Objectives: To determine if the use of intrawound vancomycin powder reduces surgical-site infection after open reduction and internal fixation of bicondylar tibial plateau, tibial pilon, and calcaneus fractures.
Design: Retrospective analysis.
Setting: Level I trauma center.
Patients: All fractures operatively treated from January 2011 to February 2015 were reviewed; 583 high-risk fractures were included, of which 35 received topical vancomycin powder. A previously published prospectively collected cohort of 235 similar high-risk fractures treated at our center from 2007 through 2010 served as a second comparison group.
Intervention: Topical vancomycin powder at wound closure.
Main outcome measurements: Deep surgical-site infection. Analyses used both univariate comparison of all patients and 1:2 matching analysis using both nearest neighbor and propensity-based matching.

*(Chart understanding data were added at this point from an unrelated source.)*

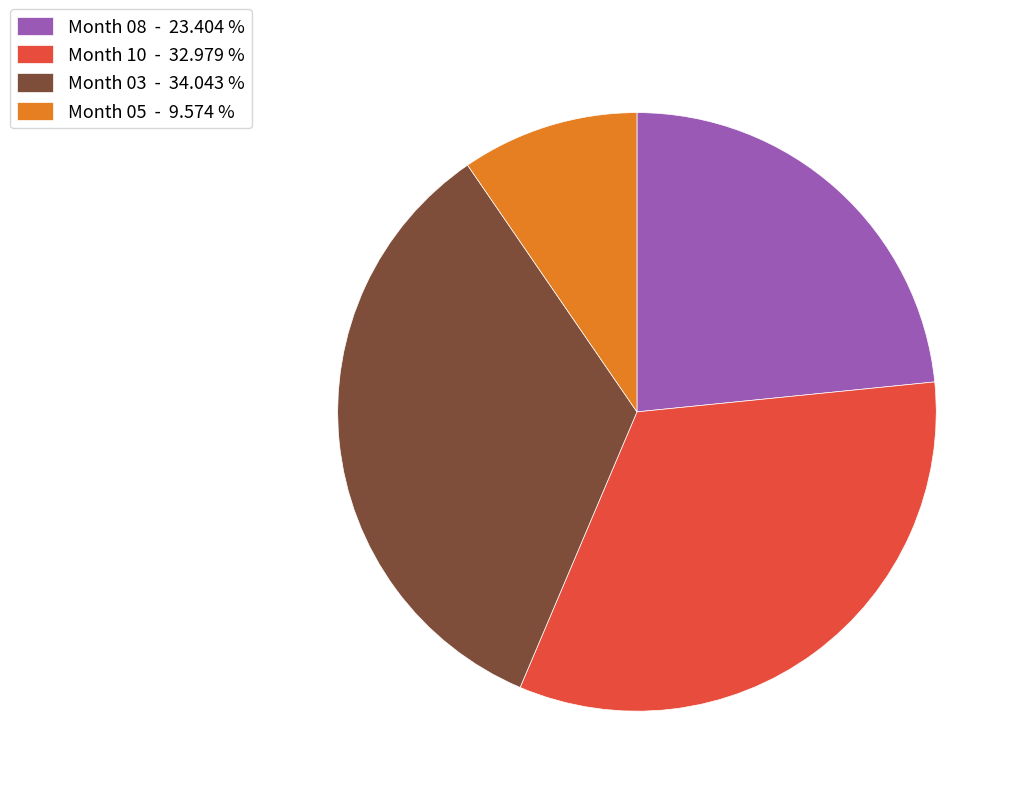

Is the sum of Month 10 - 32.979 % and Month 03 - 34.043 % greater than half?

Yes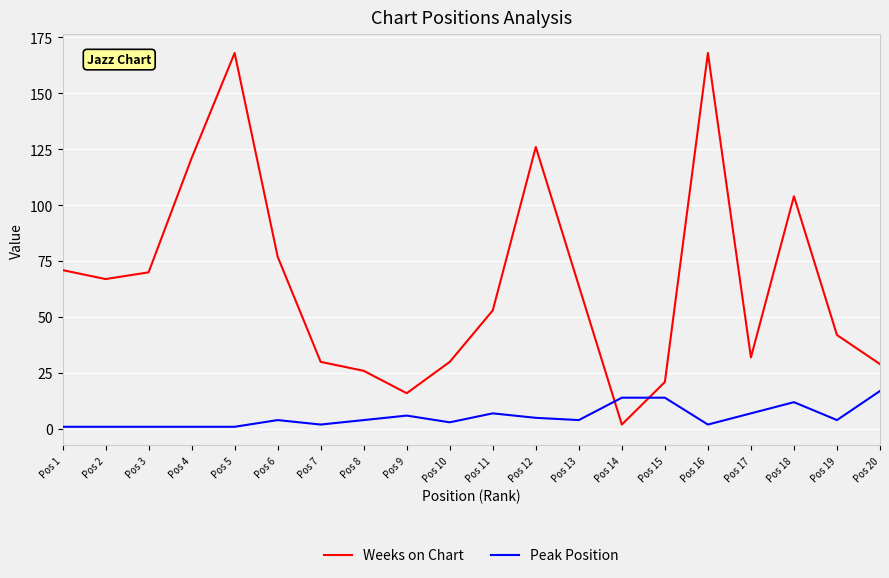

Reading left to right, list all the values displayed in this chart.

Weeks on Chart: 71	67	70	121	168	77	30	26	16	30	53	126	64	2	21	168	32	104	42	29
Peak Position: 1	1	1	1	1	4	2	4	6	3	7	5	4	14	14	2	7	12	4	17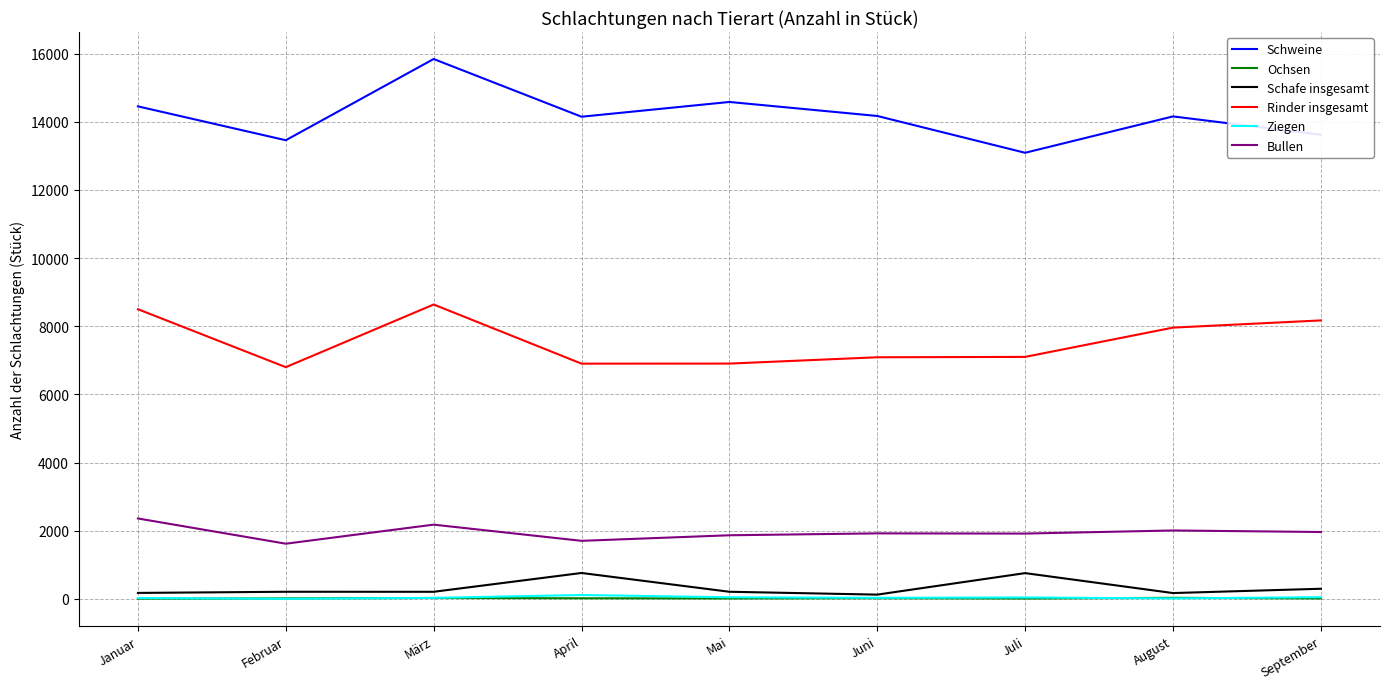

Is the value of Schweine at Juni greater than the value of Schafe insgesamt at Juli?

Yes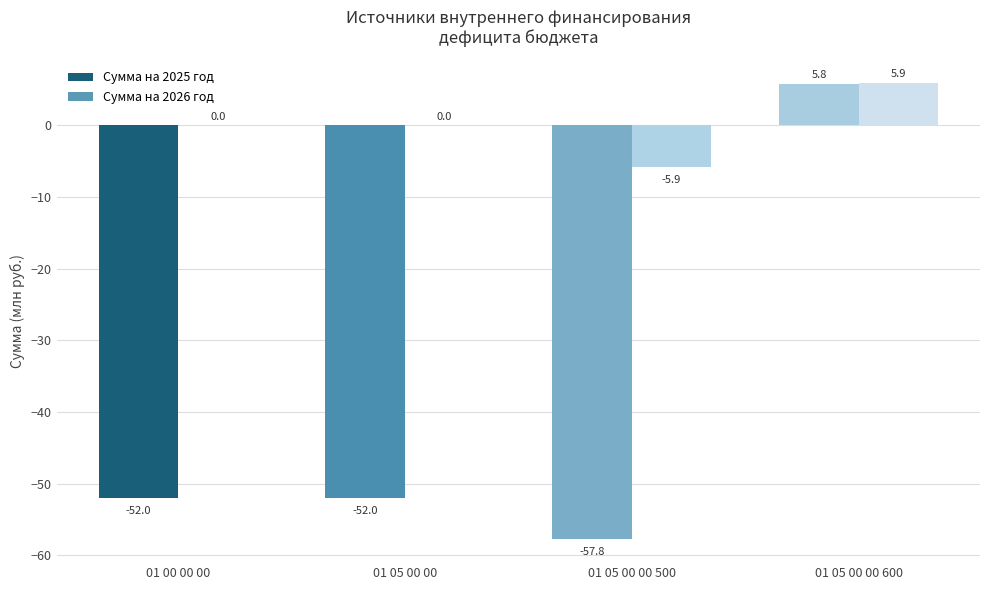

The value of Сумма на 2026 год at 01 05 00 00 is 0.0. True or false?

True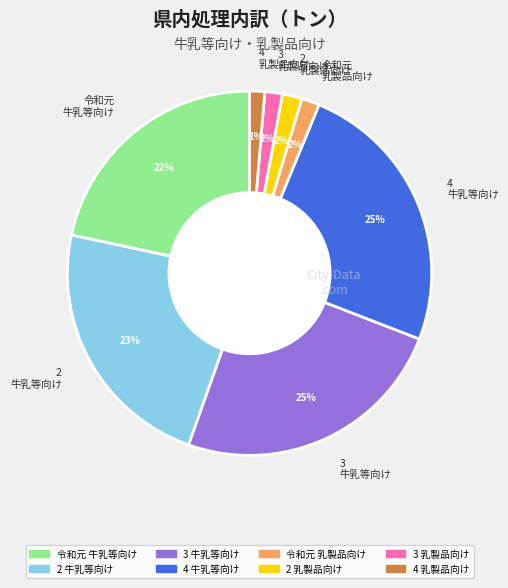

What is the ratio of the value at 2 牛乳等向け to the value at 4 牛乳等向け?

0.9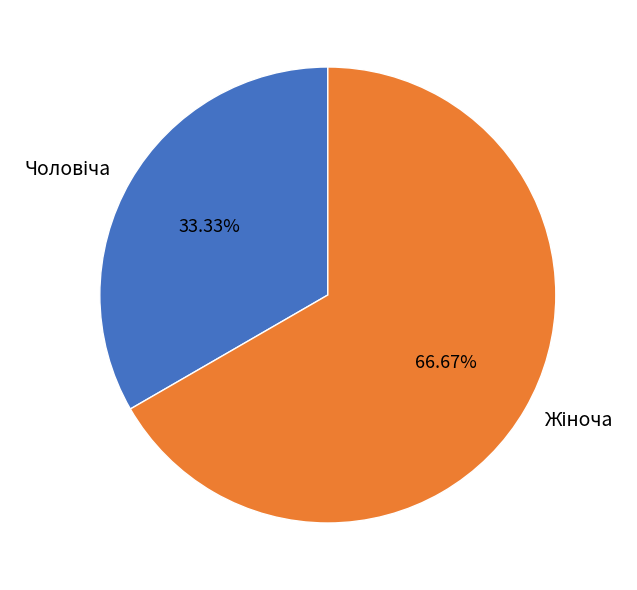

Is there any slice that represents more than half of the pie?

Yes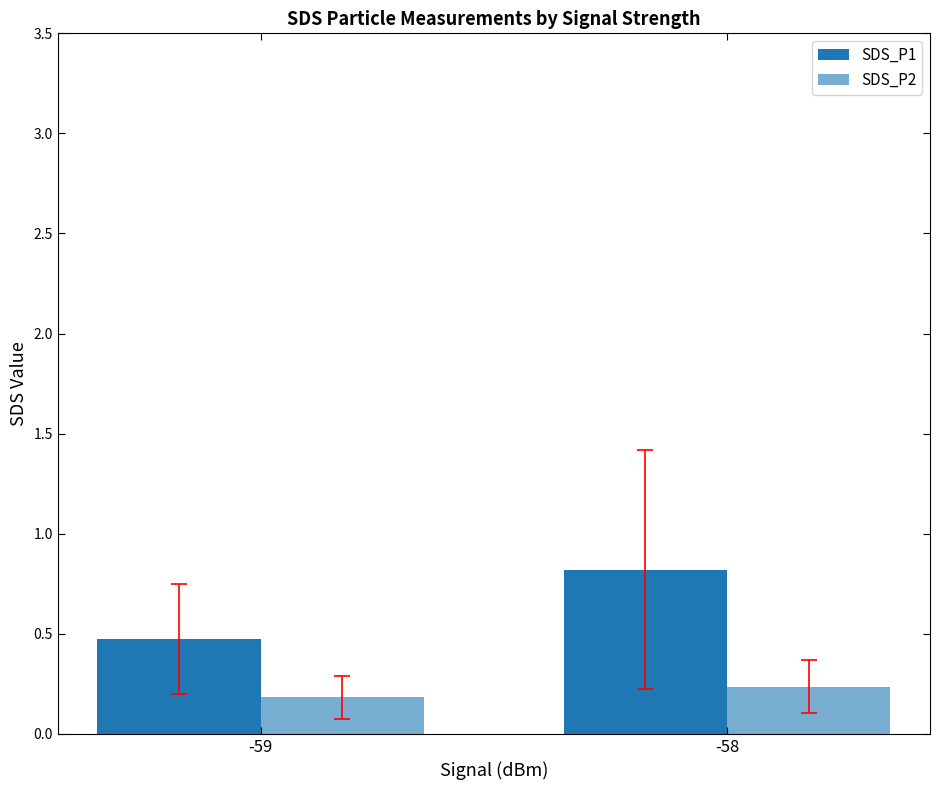

Reading left to right, transcribe all the data shown in this chart.

SDS_P1: 0.5	0.8
SDS_P2: 0.2	0.2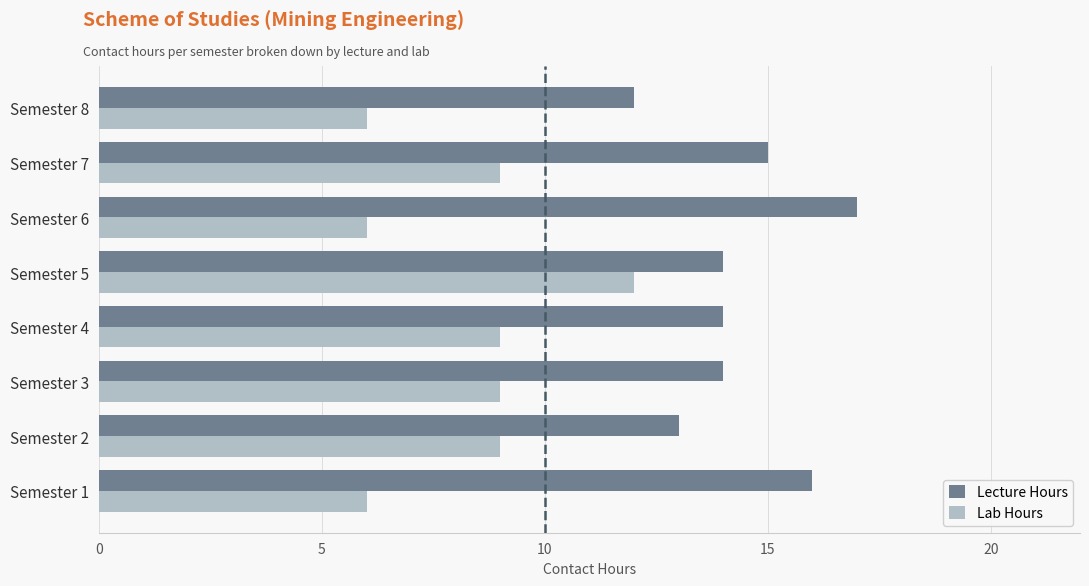

Which series has the largest range (max minus min)?

Lab Hours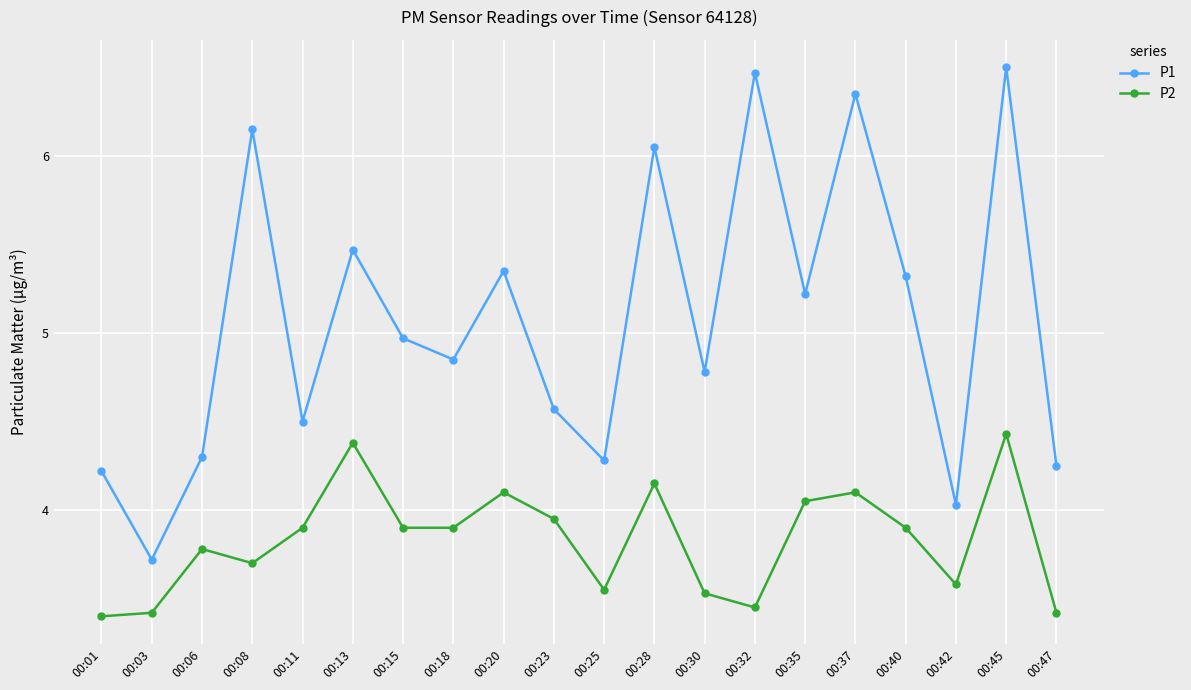

What is the difference between the P2 values at 00:13 and 00:23?

0.4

Results: Compared with a control group of fractures treated during the same time period without vancomycin powder, the infection rate with vancomycin powder was significantly lower [0% (0/35) vs. 10.6% (58/548), P = 0.04]. Compared with our previously published historical infection rate of 13% for these injuries, vancomycin powder was also associated with significantly decreased deep surgical-site infection (0% vs. 13%, P = 0.02). These results agreed with the matched analyses, which also showed lower infection in the vancomycin powder group (0% vs. 11%-16%, P ≤ 0.05).
Conclusions: Vancomycin powder may play a role in lowering surgical-site infection rates after fracture fixation. A larger randomized controlled trial is needed to validate our findings.
Level of evidence: Therapeutic Level III. See Instructions for Authors for a complete description of levels of evidence.